Por David Martín del Campo.- Algo se había hecho mal. Desidia, ineptitud, pusilanimidad. Nos quejábamos del exiguo nivel de lectura en México y de la escasa circulación de libros. Como si se tratase de boticas a las que había que llegar receta en mano… “¿me da 200 miligramos de Laberinto de la Soledad de Octavio Paz?”.  

    Cuentan que así eran las librerías de antaño, presentándose en el mostrador, con la lista en mano porque los libros se guardaban como las latas de manteca, los rollos de mecate. ¿Cuántos metros? Para mi generación hubo la bendición de las Librerías de Cristal, que más o menos permitían mirarlo todo. Pero el arribo de la librería Gandhi, hace medio siglo, fue como un meteoro de ilustración. “Ahí están todos los libros, las novedades, y además con buenos descuentos”.  

    Cuando en junio de 1971 se fundaba la primera librería de esa cadena, ubicada a 900 metros de la Ciudad Universitaria, todo pareció renacer. Dos semanas atrás había sido la matanza del jueves de Corpus, en la avenida San Cosme, lo que prefiguraba una continuación de las políticas represivas de Díaz Ordaz contra los estudiantes. Pero no fue así. A tiempo viró el curso y supo comprender que no le quedaba más que iniciar una apertura en la sociedad, que reconciliara los poderes.  

    Pero estamos hablando de los libros y su influjo en los lectores de aquel tiempo. Sin demasiada modestia bien podría reconocer que la mitad de los libros que habitan mi biblioteca fueron adquiridos en alguna de las librerías Gandhi. Obvio que no todos los he leído, porque un libro no siempre halla a su lector de inmediato. Injusticias de la vida.  

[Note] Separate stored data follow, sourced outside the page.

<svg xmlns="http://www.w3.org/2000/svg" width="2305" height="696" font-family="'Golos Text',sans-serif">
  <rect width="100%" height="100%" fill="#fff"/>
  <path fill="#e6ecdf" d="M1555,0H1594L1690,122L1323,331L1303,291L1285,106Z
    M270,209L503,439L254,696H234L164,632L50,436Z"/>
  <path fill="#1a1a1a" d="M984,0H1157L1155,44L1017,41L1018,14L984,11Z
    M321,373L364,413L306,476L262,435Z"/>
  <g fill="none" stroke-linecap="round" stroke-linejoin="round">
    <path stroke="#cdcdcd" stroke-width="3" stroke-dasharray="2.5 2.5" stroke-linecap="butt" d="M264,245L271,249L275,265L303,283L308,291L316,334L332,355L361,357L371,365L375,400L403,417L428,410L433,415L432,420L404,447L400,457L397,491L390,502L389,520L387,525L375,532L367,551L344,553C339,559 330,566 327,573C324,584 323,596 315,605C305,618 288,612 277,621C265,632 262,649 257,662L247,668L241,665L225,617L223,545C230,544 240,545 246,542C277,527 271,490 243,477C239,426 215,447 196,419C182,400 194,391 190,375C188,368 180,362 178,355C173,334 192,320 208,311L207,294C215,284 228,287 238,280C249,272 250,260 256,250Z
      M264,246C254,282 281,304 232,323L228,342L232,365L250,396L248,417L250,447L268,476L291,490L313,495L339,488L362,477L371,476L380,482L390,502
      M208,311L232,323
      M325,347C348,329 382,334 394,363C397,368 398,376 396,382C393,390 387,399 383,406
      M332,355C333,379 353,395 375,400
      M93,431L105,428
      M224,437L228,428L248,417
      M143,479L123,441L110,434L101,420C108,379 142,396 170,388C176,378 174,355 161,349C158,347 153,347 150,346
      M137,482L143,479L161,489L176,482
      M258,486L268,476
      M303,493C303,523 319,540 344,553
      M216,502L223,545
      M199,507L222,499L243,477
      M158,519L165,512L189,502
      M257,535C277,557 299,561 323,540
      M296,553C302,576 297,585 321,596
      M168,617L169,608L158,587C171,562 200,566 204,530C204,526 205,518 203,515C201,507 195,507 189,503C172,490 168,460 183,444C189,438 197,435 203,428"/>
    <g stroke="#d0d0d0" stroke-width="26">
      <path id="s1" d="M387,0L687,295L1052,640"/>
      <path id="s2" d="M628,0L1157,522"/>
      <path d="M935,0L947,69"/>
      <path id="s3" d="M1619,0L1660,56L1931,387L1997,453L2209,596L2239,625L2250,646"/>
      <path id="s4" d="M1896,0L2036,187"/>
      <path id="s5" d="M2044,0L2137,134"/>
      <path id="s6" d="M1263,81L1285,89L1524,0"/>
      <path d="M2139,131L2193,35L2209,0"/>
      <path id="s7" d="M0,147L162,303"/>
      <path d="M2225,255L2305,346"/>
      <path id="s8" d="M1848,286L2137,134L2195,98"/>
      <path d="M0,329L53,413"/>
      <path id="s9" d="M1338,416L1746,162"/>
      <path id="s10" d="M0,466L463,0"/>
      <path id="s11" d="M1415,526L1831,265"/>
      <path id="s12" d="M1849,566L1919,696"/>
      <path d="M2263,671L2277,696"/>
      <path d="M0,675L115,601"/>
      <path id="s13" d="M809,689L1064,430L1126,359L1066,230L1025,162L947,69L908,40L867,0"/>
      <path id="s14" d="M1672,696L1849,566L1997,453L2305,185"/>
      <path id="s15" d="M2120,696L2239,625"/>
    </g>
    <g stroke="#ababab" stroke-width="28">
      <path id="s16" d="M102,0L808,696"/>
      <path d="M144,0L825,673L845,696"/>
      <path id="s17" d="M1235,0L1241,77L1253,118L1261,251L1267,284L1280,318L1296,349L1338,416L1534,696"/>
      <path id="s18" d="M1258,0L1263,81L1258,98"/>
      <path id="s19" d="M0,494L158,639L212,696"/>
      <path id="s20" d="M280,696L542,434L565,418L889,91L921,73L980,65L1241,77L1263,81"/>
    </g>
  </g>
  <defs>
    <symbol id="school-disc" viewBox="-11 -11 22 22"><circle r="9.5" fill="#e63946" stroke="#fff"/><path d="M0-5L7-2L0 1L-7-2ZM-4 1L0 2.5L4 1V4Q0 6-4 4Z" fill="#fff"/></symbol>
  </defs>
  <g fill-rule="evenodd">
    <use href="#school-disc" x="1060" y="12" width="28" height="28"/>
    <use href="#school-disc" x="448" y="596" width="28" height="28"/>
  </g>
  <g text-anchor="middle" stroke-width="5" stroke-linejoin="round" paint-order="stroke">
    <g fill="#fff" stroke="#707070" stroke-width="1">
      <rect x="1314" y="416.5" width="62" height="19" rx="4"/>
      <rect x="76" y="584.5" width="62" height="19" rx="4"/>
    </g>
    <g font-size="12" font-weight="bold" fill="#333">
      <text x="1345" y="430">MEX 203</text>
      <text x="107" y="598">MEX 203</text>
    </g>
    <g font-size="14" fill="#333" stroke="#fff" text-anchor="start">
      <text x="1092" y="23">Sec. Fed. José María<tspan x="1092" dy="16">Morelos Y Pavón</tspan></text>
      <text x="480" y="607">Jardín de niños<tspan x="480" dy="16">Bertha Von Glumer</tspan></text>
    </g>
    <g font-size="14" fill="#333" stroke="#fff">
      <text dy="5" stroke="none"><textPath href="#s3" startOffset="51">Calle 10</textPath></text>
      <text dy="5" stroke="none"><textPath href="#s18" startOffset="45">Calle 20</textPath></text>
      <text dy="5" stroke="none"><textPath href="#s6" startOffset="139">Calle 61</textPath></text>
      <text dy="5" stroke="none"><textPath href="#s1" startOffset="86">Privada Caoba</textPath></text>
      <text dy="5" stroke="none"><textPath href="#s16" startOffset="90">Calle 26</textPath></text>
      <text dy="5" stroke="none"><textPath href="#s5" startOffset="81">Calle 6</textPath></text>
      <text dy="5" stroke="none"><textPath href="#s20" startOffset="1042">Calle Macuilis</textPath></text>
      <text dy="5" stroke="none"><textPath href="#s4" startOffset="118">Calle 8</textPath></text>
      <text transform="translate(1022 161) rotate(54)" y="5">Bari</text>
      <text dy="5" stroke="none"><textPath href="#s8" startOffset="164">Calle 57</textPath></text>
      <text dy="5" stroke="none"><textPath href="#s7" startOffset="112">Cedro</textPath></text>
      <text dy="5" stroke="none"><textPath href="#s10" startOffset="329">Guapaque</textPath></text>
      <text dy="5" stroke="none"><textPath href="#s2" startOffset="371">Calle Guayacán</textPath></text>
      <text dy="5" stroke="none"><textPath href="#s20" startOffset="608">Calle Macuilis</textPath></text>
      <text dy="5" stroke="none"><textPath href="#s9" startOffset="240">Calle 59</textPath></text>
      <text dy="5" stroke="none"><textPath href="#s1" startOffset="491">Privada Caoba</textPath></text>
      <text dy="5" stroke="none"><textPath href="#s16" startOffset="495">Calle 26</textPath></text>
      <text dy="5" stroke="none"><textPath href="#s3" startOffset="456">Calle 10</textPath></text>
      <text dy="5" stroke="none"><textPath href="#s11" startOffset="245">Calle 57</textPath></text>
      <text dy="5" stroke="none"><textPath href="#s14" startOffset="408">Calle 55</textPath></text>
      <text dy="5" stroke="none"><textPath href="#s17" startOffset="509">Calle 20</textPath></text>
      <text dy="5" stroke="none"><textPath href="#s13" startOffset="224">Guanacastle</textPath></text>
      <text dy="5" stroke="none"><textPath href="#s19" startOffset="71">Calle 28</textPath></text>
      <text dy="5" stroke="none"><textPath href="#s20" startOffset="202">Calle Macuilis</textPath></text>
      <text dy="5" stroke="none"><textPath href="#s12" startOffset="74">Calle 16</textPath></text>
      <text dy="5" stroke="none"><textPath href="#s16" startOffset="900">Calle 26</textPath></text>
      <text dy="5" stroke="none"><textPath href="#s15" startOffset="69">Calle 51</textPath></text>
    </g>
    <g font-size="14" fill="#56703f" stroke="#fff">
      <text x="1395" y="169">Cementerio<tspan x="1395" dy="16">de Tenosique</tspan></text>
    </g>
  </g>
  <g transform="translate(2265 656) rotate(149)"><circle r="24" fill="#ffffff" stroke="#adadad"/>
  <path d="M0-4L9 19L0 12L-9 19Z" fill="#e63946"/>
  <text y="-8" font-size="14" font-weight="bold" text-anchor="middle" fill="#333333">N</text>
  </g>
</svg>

    Hubo un loco, de nombre Mauricio Achar, hijo de judíos sirios que inmigraron a principios del siglo pasado a “hacer las Américas”. Y lo lograron, principalmente en el negocio y de las pinturas y los barnices. Uno de esos beduino-mexicanos fue el tal Mauricio, quien renunciando a su puesto en el comercio de Colorama (como se llamaba la empresa), decidió montar un negocio de libros, que le fascinaban. Una tienda que tuviera otros atractivos más o menos bohemios… una cafetería para perder el tiempo, un foro para ofrecer sencillas puestas de teatro o hacer presentaciones de libros, anaqueles donde además de podían adquirir discos de buena música y luego películas en formato VHS y DVD. Y encima los buenos precios y las ofertas, castigando a los editores, porque visitar la Gandhi era para salir con dos o tres ejemplares.  

    Achar, que falleció en 2010, era todo un personaje. Bonachón, desenfadado, vicioso del póker y el ajedrez, un lince para los negocios. Viajaba constantemente a Nueva York para adquirir libros lustrados… la biografía de Marylin, de Martin Luther King, de los Rollings. Esos maravillosos libros, a mitad de precio, eran el gancho para luego llevarnos los de las editoriales J. Mortiz, Planeta, Grijalbo, ERA, Anagrama, FCE, Diana, Siglo XXI.  

    Ubicada en el barrio de Chimalistac, la Gandhi muy pronto se multiplicó por todo el país. Estrenó sedes en Guadalajara, en Monterrey, en Puebla, y varias otras en Aguascalientes, Mérida, Tijuana, Cuernavaca, Querétaro, Cancún, San Luis Potosí… De hecho hizo escuela en el montaje de las demás librerías del país, que parecen hijas de aquella Gandhi primigenia: las del FCE, Educal, el Sótano, Porrúa, el Péndulo, Gonvil, la UNAM.  

    Hay placeres de muchos tipos. Uno de ellos, si bien ausente de los aspectos fastuosos del cine o la gastronomía, es el gusto de manosear libros. Revisar la portada, el índice, la ficha de autor, el arranque narrativo. Libros de poesía, de teatro, de autores clásicos, infantiles, ilustrados, novelas, biografías, ensayos, reportajes, libros de fotos, culinarios, pornográficos, de escándalo político (que es casi lo mismo).  

    Ahora que parece domado el virus que conmocionó a medio planeta, habremos de volver a sus mesas de novedades (y al cine y las cantinas) con un afán sobrado de curiosidad. ¿Qué libros nuevos hubo en estos quince meses de encierro, de qué lecturas nos privamos, sigue vivo el arte literario? Ya nos iremos enterando en la mesa de café, al hojearlos con morboso deleite.